>>>>>

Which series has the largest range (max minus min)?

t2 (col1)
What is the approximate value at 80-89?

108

<<<<<
>>>>>

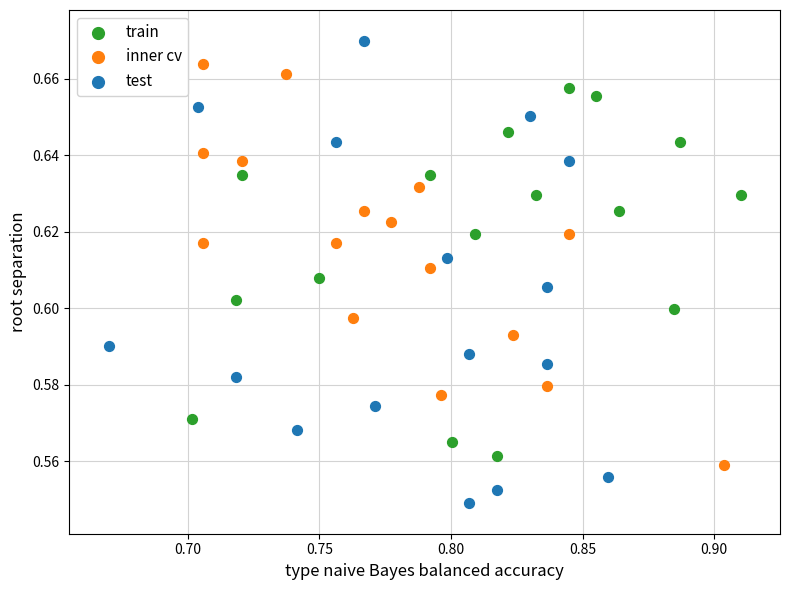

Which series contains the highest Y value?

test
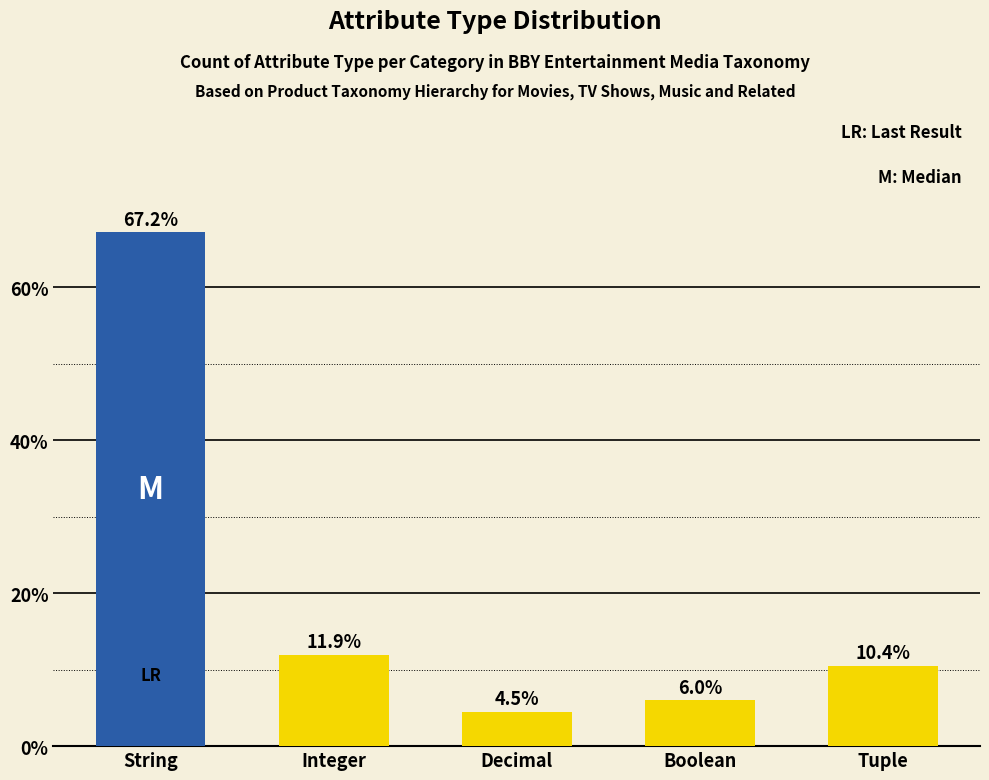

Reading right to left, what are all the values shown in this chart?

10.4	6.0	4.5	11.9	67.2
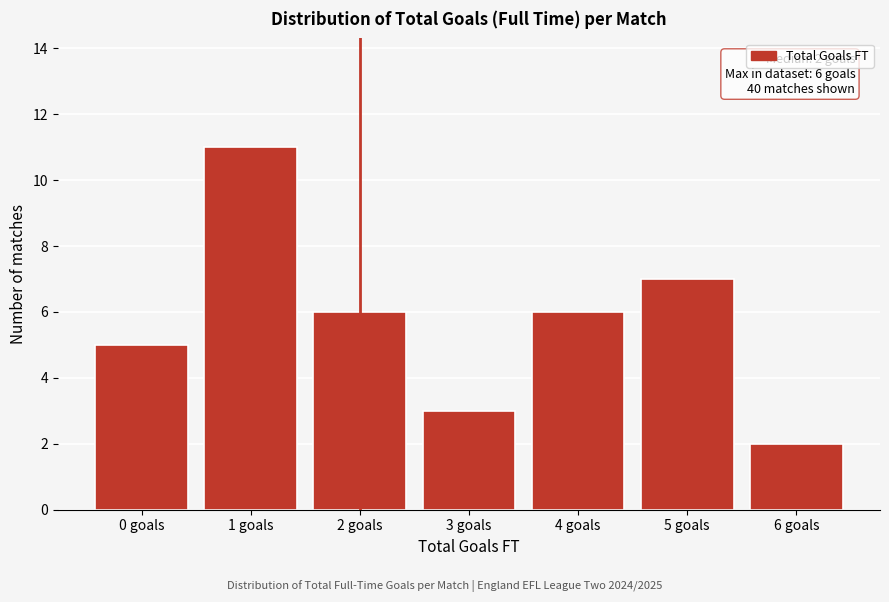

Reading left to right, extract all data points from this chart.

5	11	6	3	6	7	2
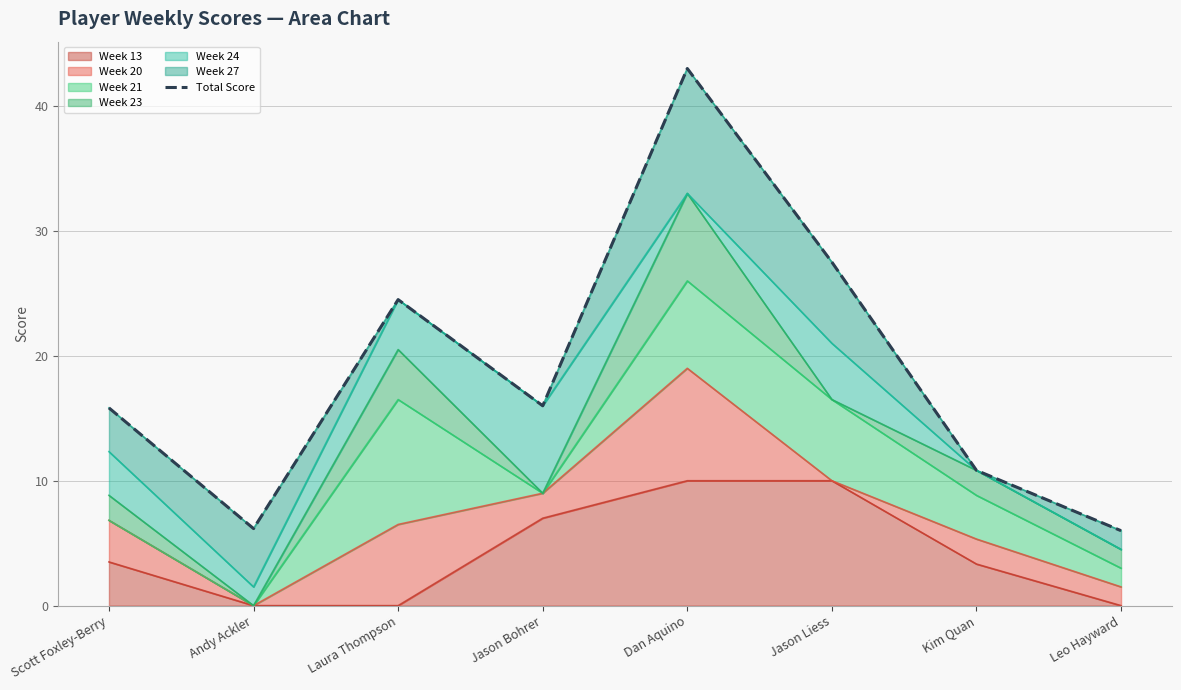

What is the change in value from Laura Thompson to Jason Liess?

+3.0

<<<<<
>>>>>

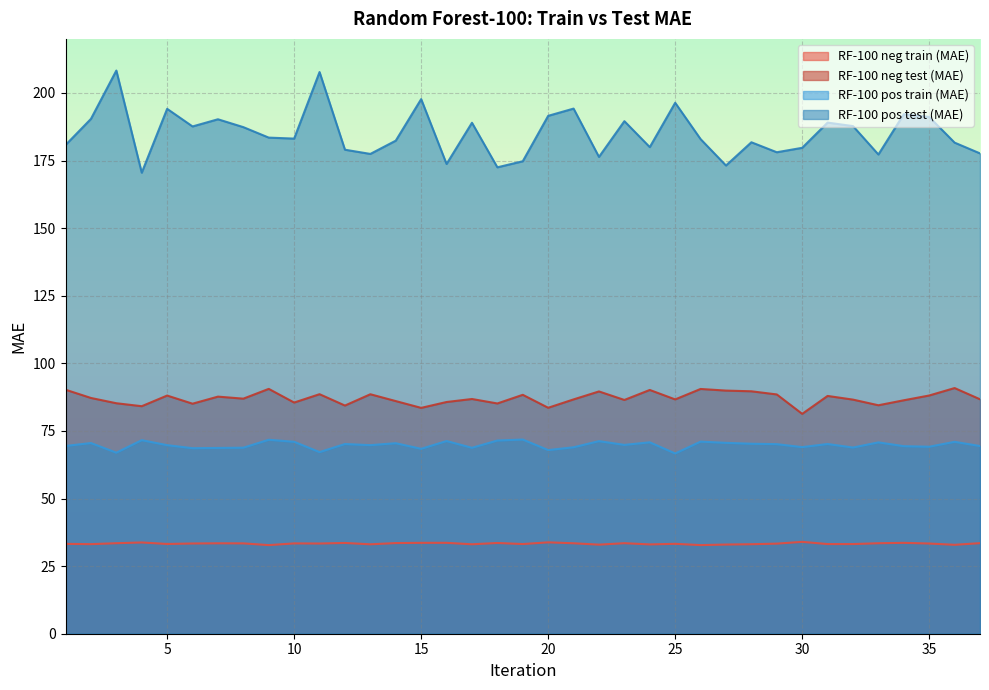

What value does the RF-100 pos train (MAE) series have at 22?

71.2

<<<<<

ASSIGNED TASK
Pull out each line in the data above that contains the word "right". Treat uppercase and lowercase as different.

SOLUTION FOR THIS TASK
Reading right to left, what are all the values shown in this chart?
Reading left to right, extract all data points from this chart.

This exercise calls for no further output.